> Page text:
···
In previous work with the B. pelecinus-nodulating strain M. ciceri sv. biserrulae WSM1271, laboratory transfer of the WSM1271 tripartite ICEMcSym1271 to R7ANS produced exconjugants that were only partially effective at fixing N2 with the legume host (40). To see whether the R7ANS exconjugants that had acquired ICEMcSym1192 similarly showed reduced effectiveness, we examined the symbiotic phenotype of the R7ANS exconjugants MCC110 and MCC111 in comparison with CC1192 on C. arietinum, along with R7ANS and its parent strain M. japonicum R7A. Both R7A and R7ANS failed to nodulate C. arietinum, and plant shoot dry weights were not significantly different from those of uninoculated N-starved controls (Fig. 6a). In contrast, C. arietinum inoculated with MCC110 or MCC111 produced plants with >3.5-fold greater shoot biomass than the N-starved control. These values were not significantly different (P ≤ 0.05) from the mean shoot dry weights of CC1192-inoculated plants. Although MCC110 and MCC111 produced approximately 23% more nodules (P < 0.05) than CC1192 on C. arietinum, values for the total nodule mass per plant were not different (P = 0.115) (Fig. 6b). Similarly, comparison of nitrogenase activity between wild-type and exconjugant strains by acetylene reduction assays showed that acetylene reduction rates per plant, per nodule, and per unit nodule mass were not significantly different across the three strains (Table 1). Therefore, the transfer of ICEMcSym1192 from CC1192 into R7ANS yields exconjugants that form a symbiosis that is equally effective at fixing N2 with C. arietinum, compared with wild-type CC1192.
···
> Tasks to perform:
1. Answer these about the ICEMcSym1192 symbiosis passage:
(a) Which strain's tripartite ICE was transferred to R7ANS in the earlier work, giving only partially effective exconjugants?
(b) About how many more nodules did MCC110 and MCC111 produce than CC1192 on C. arietinum?
(c) What assays were used to compare nitrogenase activity between the wild-type and exconjugant strains?
2. Could you write the next part of the ICEMcSym1192 symbiosis passage, picking up after its final sentence?
These entries have no connection to the ICEMcSym1192 symbiosis passage.

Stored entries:
···
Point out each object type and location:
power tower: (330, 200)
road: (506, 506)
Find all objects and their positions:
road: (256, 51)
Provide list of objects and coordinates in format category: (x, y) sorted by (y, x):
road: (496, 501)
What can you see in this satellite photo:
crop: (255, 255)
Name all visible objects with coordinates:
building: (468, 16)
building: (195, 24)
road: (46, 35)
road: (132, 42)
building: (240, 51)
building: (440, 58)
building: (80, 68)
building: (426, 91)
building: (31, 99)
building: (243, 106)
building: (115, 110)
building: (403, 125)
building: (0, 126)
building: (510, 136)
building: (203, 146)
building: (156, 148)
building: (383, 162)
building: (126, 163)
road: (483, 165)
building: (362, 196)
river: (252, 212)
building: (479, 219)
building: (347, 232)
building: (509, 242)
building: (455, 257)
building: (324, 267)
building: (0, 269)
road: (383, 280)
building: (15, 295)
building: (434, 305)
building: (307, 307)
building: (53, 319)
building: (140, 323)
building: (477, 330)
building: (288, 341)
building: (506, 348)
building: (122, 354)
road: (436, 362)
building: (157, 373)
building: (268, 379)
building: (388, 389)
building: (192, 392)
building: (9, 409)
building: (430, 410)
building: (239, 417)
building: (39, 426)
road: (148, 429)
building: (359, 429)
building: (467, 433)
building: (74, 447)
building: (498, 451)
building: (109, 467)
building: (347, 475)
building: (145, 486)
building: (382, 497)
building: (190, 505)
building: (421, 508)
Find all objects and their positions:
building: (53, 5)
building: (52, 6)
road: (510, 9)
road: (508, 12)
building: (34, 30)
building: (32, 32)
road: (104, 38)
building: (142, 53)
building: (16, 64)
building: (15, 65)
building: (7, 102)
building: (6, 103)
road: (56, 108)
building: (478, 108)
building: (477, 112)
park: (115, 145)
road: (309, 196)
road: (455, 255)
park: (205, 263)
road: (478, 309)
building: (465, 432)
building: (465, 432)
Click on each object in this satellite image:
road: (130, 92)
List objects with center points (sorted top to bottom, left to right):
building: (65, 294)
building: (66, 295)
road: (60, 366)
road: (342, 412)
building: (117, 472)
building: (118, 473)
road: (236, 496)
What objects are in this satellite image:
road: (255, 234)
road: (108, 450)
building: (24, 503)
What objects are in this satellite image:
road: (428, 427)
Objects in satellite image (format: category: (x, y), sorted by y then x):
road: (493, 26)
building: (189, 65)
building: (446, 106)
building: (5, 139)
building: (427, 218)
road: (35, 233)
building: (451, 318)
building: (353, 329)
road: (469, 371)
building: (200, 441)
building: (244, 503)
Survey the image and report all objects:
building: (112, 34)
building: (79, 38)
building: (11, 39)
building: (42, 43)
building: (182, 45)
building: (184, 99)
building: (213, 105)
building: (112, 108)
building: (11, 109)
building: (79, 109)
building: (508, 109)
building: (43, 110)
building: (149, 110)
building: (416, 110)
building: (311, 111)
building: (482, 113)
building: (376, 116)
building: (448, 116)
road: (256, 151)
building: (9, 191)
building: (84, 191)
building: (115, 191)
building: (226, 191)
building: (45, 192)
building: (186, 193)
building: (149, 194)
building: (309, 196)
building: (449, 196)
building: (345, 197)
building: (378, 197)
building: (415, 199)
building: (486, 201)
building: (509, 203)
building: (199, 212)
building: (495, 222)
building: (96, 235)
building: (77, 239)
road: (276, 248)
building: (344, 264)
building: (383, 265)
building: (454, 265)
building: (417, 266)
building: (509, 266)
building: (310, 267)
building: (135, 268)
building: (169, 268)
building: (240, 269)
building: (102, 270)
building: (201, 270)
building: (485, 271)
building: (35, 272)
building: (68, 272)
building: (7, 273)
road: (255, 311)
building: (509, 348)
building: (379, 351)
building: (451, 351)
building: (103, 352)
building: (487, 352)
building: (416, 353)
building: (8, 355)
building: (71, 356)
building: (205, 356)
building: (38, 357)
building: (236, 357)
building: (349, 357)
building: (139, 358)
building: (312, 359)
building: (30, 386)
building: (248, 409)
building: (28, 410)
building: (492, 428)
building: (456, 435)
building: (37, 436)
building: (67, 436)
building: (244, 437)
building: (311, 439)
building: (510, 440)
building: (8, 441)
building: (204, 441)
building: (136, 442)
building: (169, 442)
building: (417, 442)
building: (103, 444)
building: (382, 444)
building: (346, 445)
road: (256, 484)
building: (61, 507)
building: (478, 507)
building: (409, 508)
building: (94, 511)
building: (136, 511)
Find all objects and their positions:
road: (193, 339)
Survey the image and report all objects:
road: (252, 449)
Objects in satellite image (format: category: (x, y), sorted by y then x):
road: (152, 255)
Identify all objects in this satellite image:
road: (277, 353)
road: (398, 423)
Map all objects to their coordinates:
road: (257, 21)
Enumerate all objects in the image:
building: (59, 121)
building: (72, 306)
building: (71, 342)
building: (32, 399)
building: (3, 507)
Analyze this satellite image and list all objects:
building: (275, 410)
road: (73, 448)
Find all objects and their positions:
···
> Your responses:
1.
(a) M. ciceri sv. biserrulae WSM1271 (its ICEMcSym1271)
(b) Approximately 23% more
(c) Acetylene reduction assays

2.
Symbiotic effectiveness of exconjugants of the ICEMcSym1192 mobilized into R7ANS (MCC110 and MCC111), compared to wild-type CC1192, R7A (Mesorhizobium japonicum strain carrying ICEMjSymR7A), and R7ANS (symbiosis ICE-devoid derivative of R7A), on C. aritetinum cv. Neelam. (a and b) Mean foliage dry weight (a) and mean dry nodule weight per plant and nodule number of plants (b) grown under nitrogen-limited conditions, inoculated separately with the indicated strains, and grown for 49 days. Uninoculated and N-fed (supplied as KNO3) plants were included as negative and positive controls, respectively. Treatments are shown with standard errors of the means, and the treaments that share a letter are not significantly different according to the Tukey HSD test (P ≤ 0.05). A one-way ANOVA detected no significant difference (P ≤ 0.05) between the treatments for nodule dry weights.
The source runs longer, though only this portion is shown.